With the pictures omitted, print exactly the lines below, from the one containing "からもダウンロードできます。" through the one containing "kết mang đến", and nothing else.

##### Exercise inputs #####

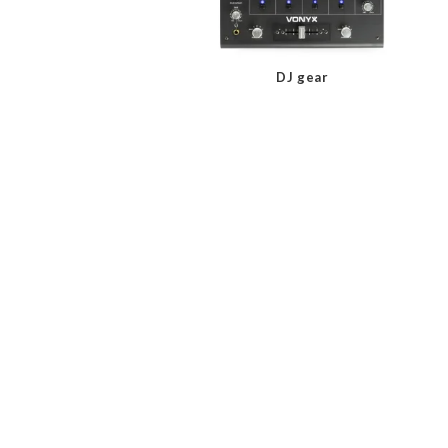
DJ gear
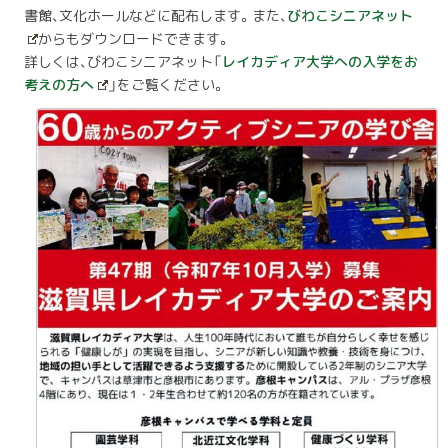
書館、文化ホールなどに配布します。また、
びわこシニアネット
からもダウンロードできます。
詳しくは、びわこシニアネット「
レイカディア大学への入学をお
考えの方へ
」
をご覧ください。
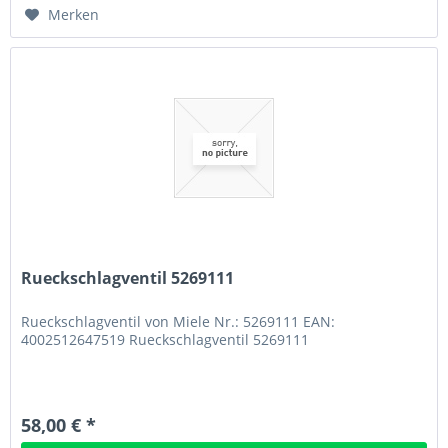
Merken
Rueckschlagventil 5269111
Rueckschlagventil von Miele Nr.: 5269111 EAN:
4002512647519 Rueckschlagventil 5269111
58,00 € *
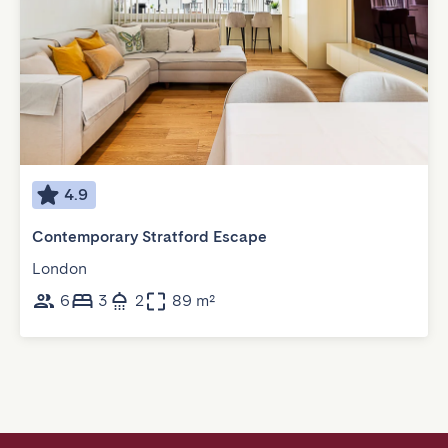
4.9
Contemporary Stratford Escape
London
6
3
2
89 m²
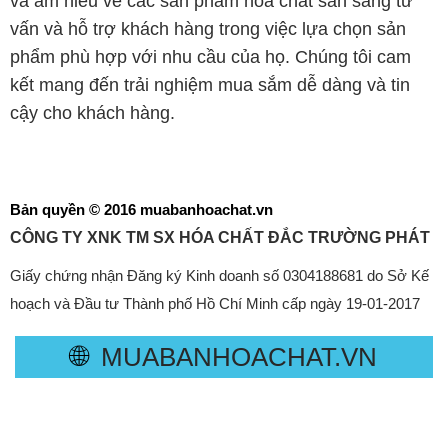
và am hiểu về các sản phẩm hóa chất sẵn sàng tư
vấn và hỗ trợ khách hàng trong việc lựa chọn sản
phẩm phù hợp với nhu cầu của họ. Chúng tôi cam
kết mang đến trải nghiệm mua sắm dễ dàng và tin
cậy cho khách hàng.
Bản quyền © 2016 muabanhoachat.vn
CÔNG TY XNK TM SX HÓA CHẤT ĐẮC TRƯỜNG PHÁT
Giấy chứng nhận Đăng ký Kinh doanh số 0304188681 do Sở Kế
hoạch và Đầu tư Thành phố Hồ Chí Minh cấp ngày 19-01-2017
🌐
MUABANHOACHAT.VN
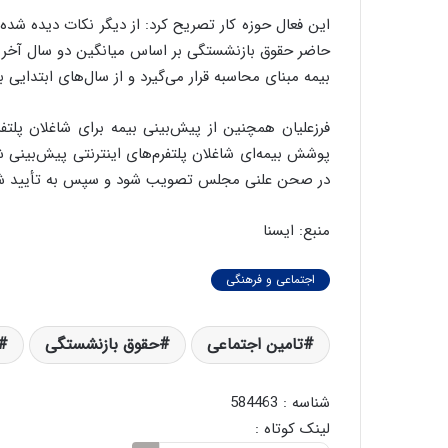
این فعال حوزه کار تصریح کرد: از دیگر نکات دیده شده
بیمه مبنای محاسبه قرار می‌گیرد و از سال‌های ابتدایی 
فرزعلیان همچنین از پیش‌بینی بیمه برای شاغلان پلتفر
پوشش بیمه‌ای شاغلان پلتفرم‌های اینترنتی پیش‌بینی ش
در صحن علنی مجلس تصویب شود و سپس به تأیید شور
منبع: ایسنا
اجتماعی و فرهنگی
تامین اجتماعی
حقوق بازنشستگی
شناسه : 584463
لینک کوتاه :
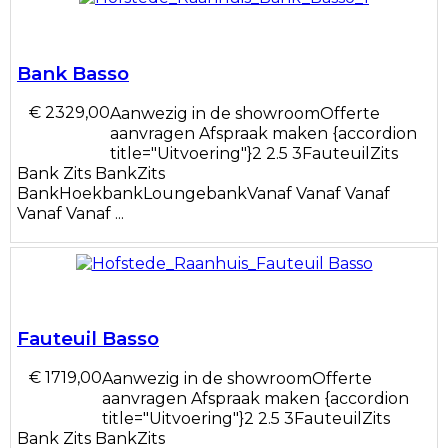
Bank Basso
€ 2329,00
Aanwezig in de showroomOfferte
aanvragen Afspraak maken {accordion
title="Uitvoering"}2 2.5 3FauteuilZits
Bank Zits BankZits
BankHoekbankLoungebankVanaf Vanaf Vanaf
Vanaf Vanaf ...
Fauteuil Basso
€ 1719,00
Aanwezig in de showroomOfferte
aanvragen Afspraak maken {accordion
title="Uitvoering"}2 2.5 3FauteuilZits
Bank Zits BankZits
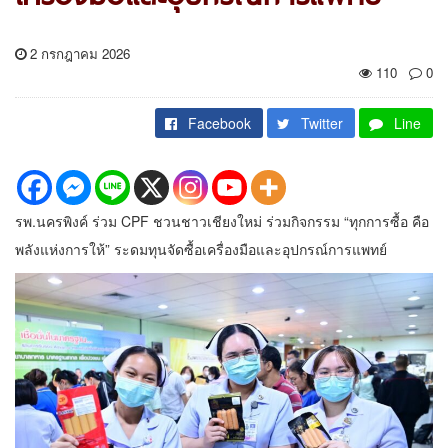
2 กรกฎาคม 2026
110
0
Facebook
Twitter
Line
รพ.นครพิงค์ ร่วม CPF ชวนชาวเชียงใหม่ ร่วมกิจกรรม “ทุกการซื้อ คือ
พลังแห่งการให้” ระดมทุนจัดซื้อเครื่องมือและอุปกรณ์การแพทย์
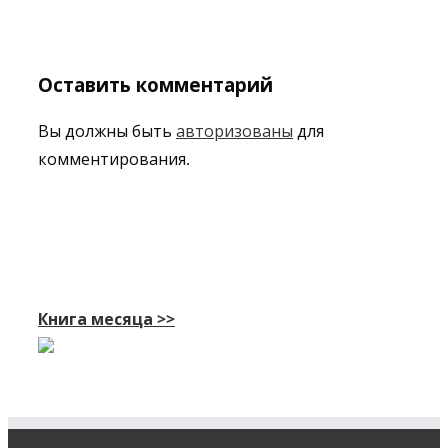
Оставить комментарий
Вы должны быть
авторизованы
для
комментирования.
Книга месяца >>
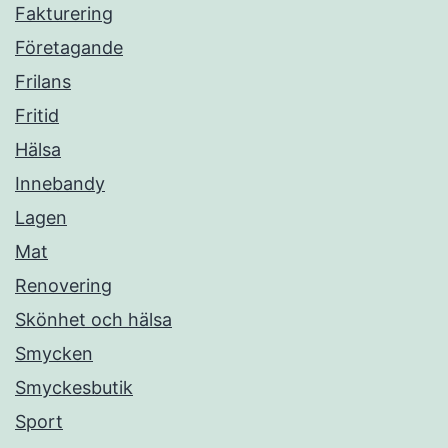
Fakturering
Företagande
Frilans
Fritid
Hälsa
Innebandy
Lagen
Mat
Renovering
Skönhet och hälsa
Smycken
Smyckesbutik
Sport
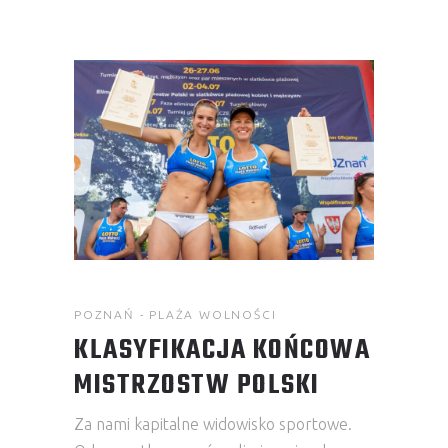
POZNAŃ - PLAŻA WOLNOŚCI
KLASYFIKACJA KOŃCOWA
MISTRZOSTW POLSKI
Za nami kapitalne widowisko sportowe.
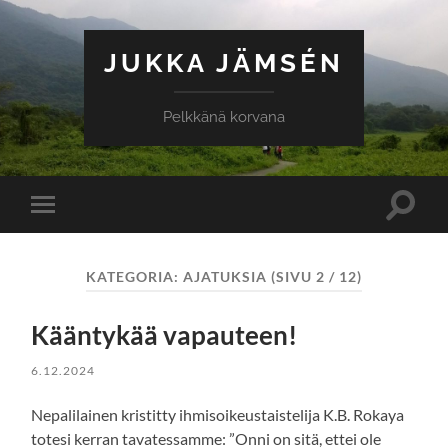
JUKKA JÄMSÉN
Pelkkänä korvana
Toggle
Toggle
search
mobile
field
menu
KATEGORIA:
AJATUKSIA
(SIVU 2 / 12)
Kääntykää vapauteen!
6.12.2024
Nepalilainen kristitty ihmisoikeustaistelija K.B. Rokaya
totesi kerran tavatessamme: ”Onni on sitä, ettei ole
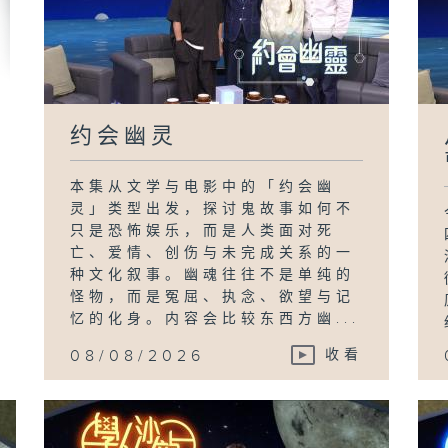
约会幽灵
本集从文学与电影中的「约会幽
灵」类型出发，探讨鬼故事如何不
只是恐怖娱乐，而是人类面对死
亡、爱情、创伤与未完成关系的一
种文化叙事。幽魂往往不是单纯的
怪物，而是冤屈、执念、欲望与记
忆的化身。内容会比较东西方幽...
08/08/2026
收看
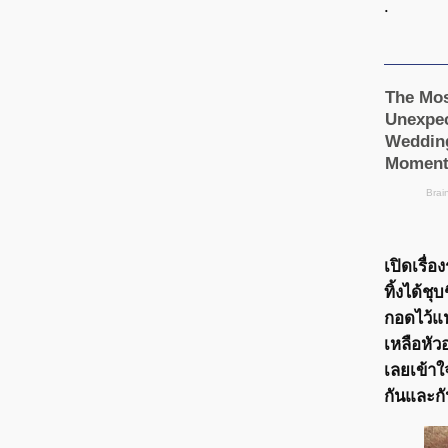
.
เปิดเรื่
ทิ้งได้ชุ
กอดไว้แน
เหลือหัว
เลยเข้าใ
กันและกั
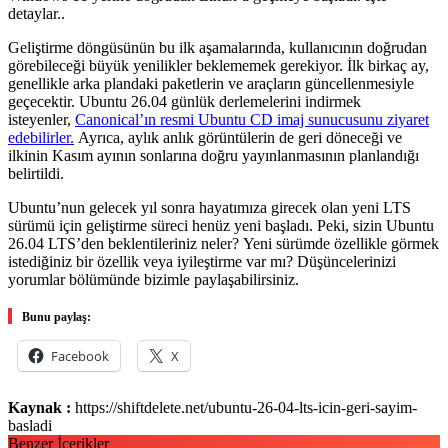
detaylar..
Geliştirme döngüsünün bu ilk aşamalarında, kullanıcının doğrudan
görebileceği büyük yenilikler beklememek gerekiyor. İlk birkaç ay,
genellikle arka plandaki paketlerin ve araçların güncellenmesiyle
geçecektir. Ubuntu 26.04 günlük derlemelerini indirmek
isteyenler,
Canonical’ın resmi Ubuntu CD imaj sunucusunu ziyaret
edebilirler.
Ayrıca, aylık anlık görüntülerin de geri döneceği ve
ilkinin Kasım ayının sonlarına doğru yayınlanmasının planlandığı
belirtildi.
Ubuntu’nun gelecek yıl sonra hayatımıza girecek olan yeni LTS
sürümü için geliştirme süreci henüz yeni başladı. Peki, sizin Ubuntu
26.04 LTS’den beklentileriniz neler? Yeni sürümde özellikle görmek
istediğiniz bir özellik veya iyileştirme var mı? Düşüncelerinizi
yorumlar bölümünde bizimle paylaşabilirsiniz.
Bunu paylaş:
Facebook
X
Kaynak :
https://shiftdelete.net/ubuntu-26-04-lts-icin-geri-sayim-
basladi
Benzer İçerikler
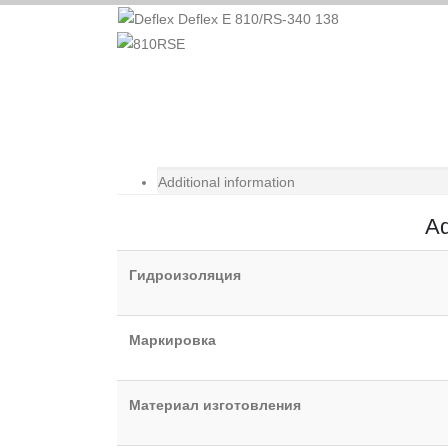
Additional information
Ad
Гидроизоляция
Маркировка
Материал изготовления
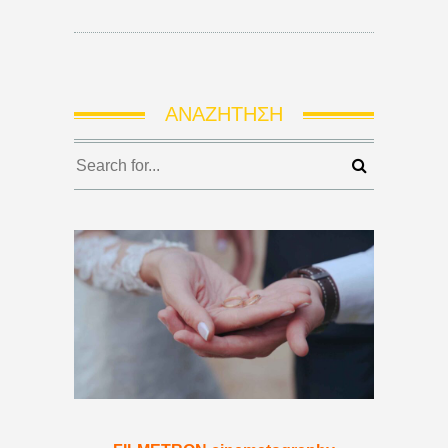
ΑΝΑΖΉΤΗΣΗ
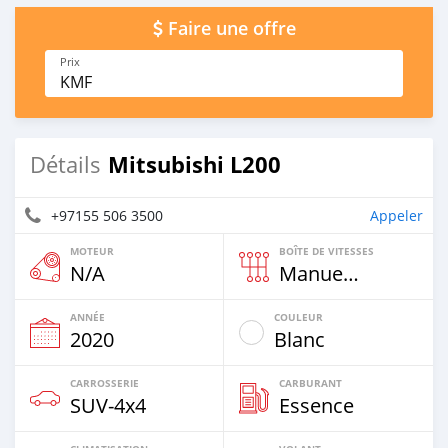
Faire une offre
Prix
KMF
Mitsubishi L200
Détails
+97155 506 3500
Appeler
MOTEUR
BOÎTE DE VITESSES
N/A
Manuelle
ANNÉE
COULEUR
2020
Blanc
CARROSSERIE
CARBURANT
SUV‒4x4
Essence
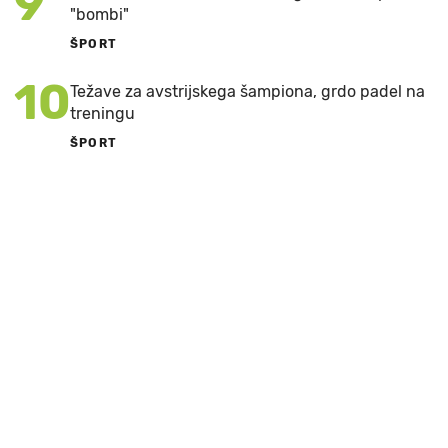
9
"bombi"
ŠPORT
10
Težave za avstrijskega šampiona, grdo padel na
treningu
ŠPORT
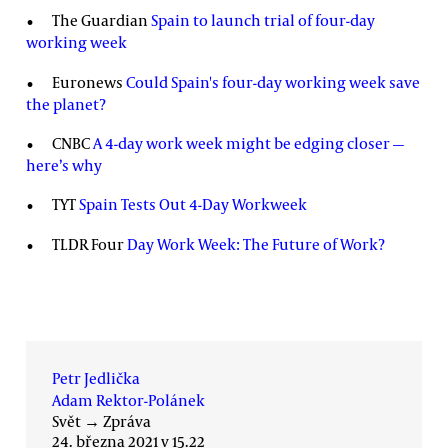
The Guardian
Spain to launch trial of four-day
working week
Euronews
Could Spain's four-day working week save
the planet?
CNBC
A 4-day work week might be edging closer —
here’s why
TYT
Spain Tests Out 4-Day Workweek
TLDR Four
Day Work Week: The Future of Work?
Petr Jedlička
Adam Rektor-Polánek
Svět
→
Zpráva
24. března 2021 v 15.22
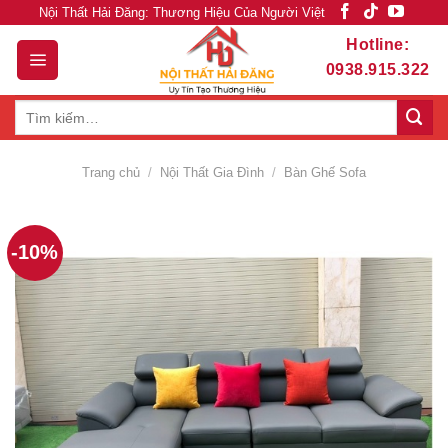
Skip
Nội Thất Hải Đăng: Thương Hiệu Của Người Việt
to
Hotline:
content
0938.915.322
Tìm
kiếm:
Trang chủ
/
Nội Thất Gia Đình
/
Bàn Ghế Sofa
-10%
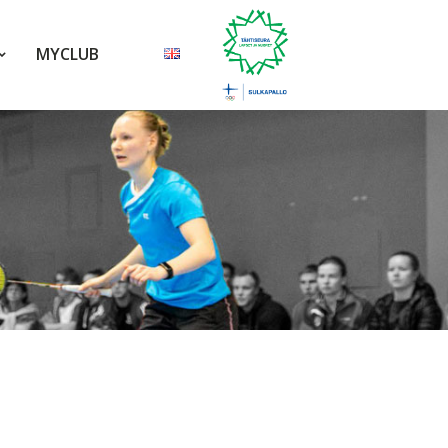
MYCLUB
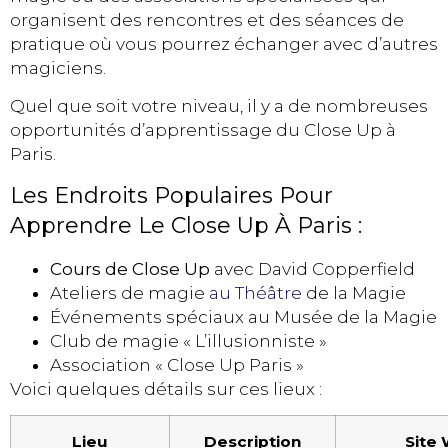
organisent des rencontres et des séances de
pratique où vous pourrez échanger avec d’autres
magiciens.
Quel que soit votre niveau, il y a de nombreuses
opportunités d’apprentissage du Close Up à
Paris.
Les Endroits Populaires Pour
Apprendre Le Close Up À Paris :
Cours de Close Up
avec David Copperfield
Ateliers de magie
au Théâtre
de la Magie
Événements spéciaux au Musée de la Magie
Club de magie « L’illusionniste »
Association « Close Up Paris »
Voici quelques détails sur ces lieux :
Lieu
Description
Site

#####

- _Problem solution_
からもダウンロードできます。
詳しくは、びわこシニアネット「
レイカディア大学への入学をお
考えの方へ
」
をご覧ください。
Merken
Rueckschlagventil 5269111
Rueckschlagventil von Miele Nr.: 5269111 EAN:
4002512647519 Rueckschlagventil 5269111
58,00 € *
4.9
Contemporary Stratford Escape
London
6
3
2
89 m²
và am hiểu về các sản phẩm hóa chất sẵn sàng tư
vấn và hỗ trợ khách hàng trong việc lựa chọn sản
phẩm phù hợp với nhu cầu của họ. Chúng tôi cam
kết mang đến trải nghiệm mua sắm dễ dàng và tin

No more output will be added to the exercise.